FIG. 1C depicts the PCB 11 and switch 3 as being removed from the case 5 for reprogramming purposes. Cable 7 passes through an opening (not shown) in an end of the case 5 and connects to the PCB 11. DIP switch 13 comprises eight input switches 14 that are connected to microcontroller 15 as more clearly shown in FIG. 3. Each of these input switches 14 provide either a “high” or “low” input into the microcontroller 15. By changing the input state of the switches, the microcontroller 15 may be reprogrammed to produce an output signal that emulates a different keystroke. The signal typically produced by the microcontroller 15 is an American Standard Code for Information Interchange (ASCII) signal that is then converted into a USB protocol signal and forwarded to the computer.

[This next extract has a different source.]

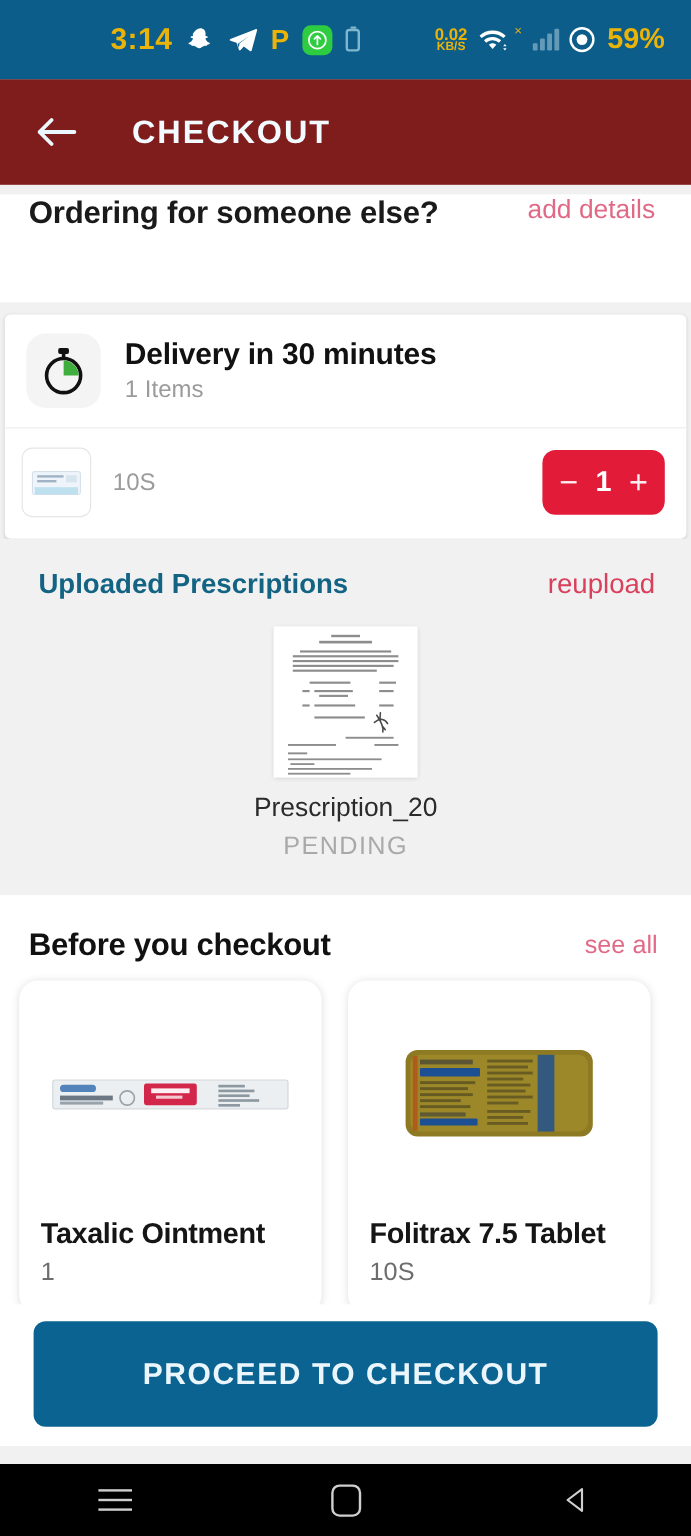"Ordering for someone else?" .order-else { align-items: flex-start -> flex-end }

As shown in FIG. 2A, the apparatus 1 connects to a CPU 50 of a computer through a USB port. The apparatus is universal and may be used with all types of computers having a USB port. The apparatus 1 may be connected to the computer simultaneously with the screen 51 and keyboard 52. As shown in FIG. 2B, input signals from the DIP switch are continuously provided to the microprocessor 15. When the trigger is activated to the microprocessor from the trigger switch 3, the microprocessor produces an output signal that is routed to the CPU of the computer to be recognized as a keystroke.

FIG. 3 is a schematic view of the apparatus. The microcontroller 15 produces ASCII data which is easily converted to a USB protocol signal by a USB converter 25 prior to the signal being sent to the computer. A single in-line package of pull-up resistors, each resistor preferably having a 10 k ohm value, connects to the input lines, 1-4 and 21-24 of the microcontroller 15. Power is supplied to DIP switch 13 via Vss for continuously providing input signals to the microcontroller. When switch 3 is closed, microcontroller produces a signal that is output to USB converter 25. The signal is indicative of the state of each switch on the DIP switch. As can be easily recognized, by changing the states of the DIP switches, the state of the aforementioned inputs to the microcontroller may be varied to produce an output signal that differs. The output signal is then converted by the USB converter and passed on to the computer.

FIGS. 4 and 5 show different embodiments of the invention wherein the case 5 and the switch 3 are different in shape and size than those shown and discussed previously. In FIG. 4, the switch is a table-top embodiment. In FIG. 5, the switch is provided in a slap switch table-top embodiment. Both these embodiments are useful in gaming situations.

It is to be understood that the invention is not limited to the exact construction illustrated and described above, but that various changes and modifications may be made without departing from the spirit and the scope of the invention as defined in the following claims.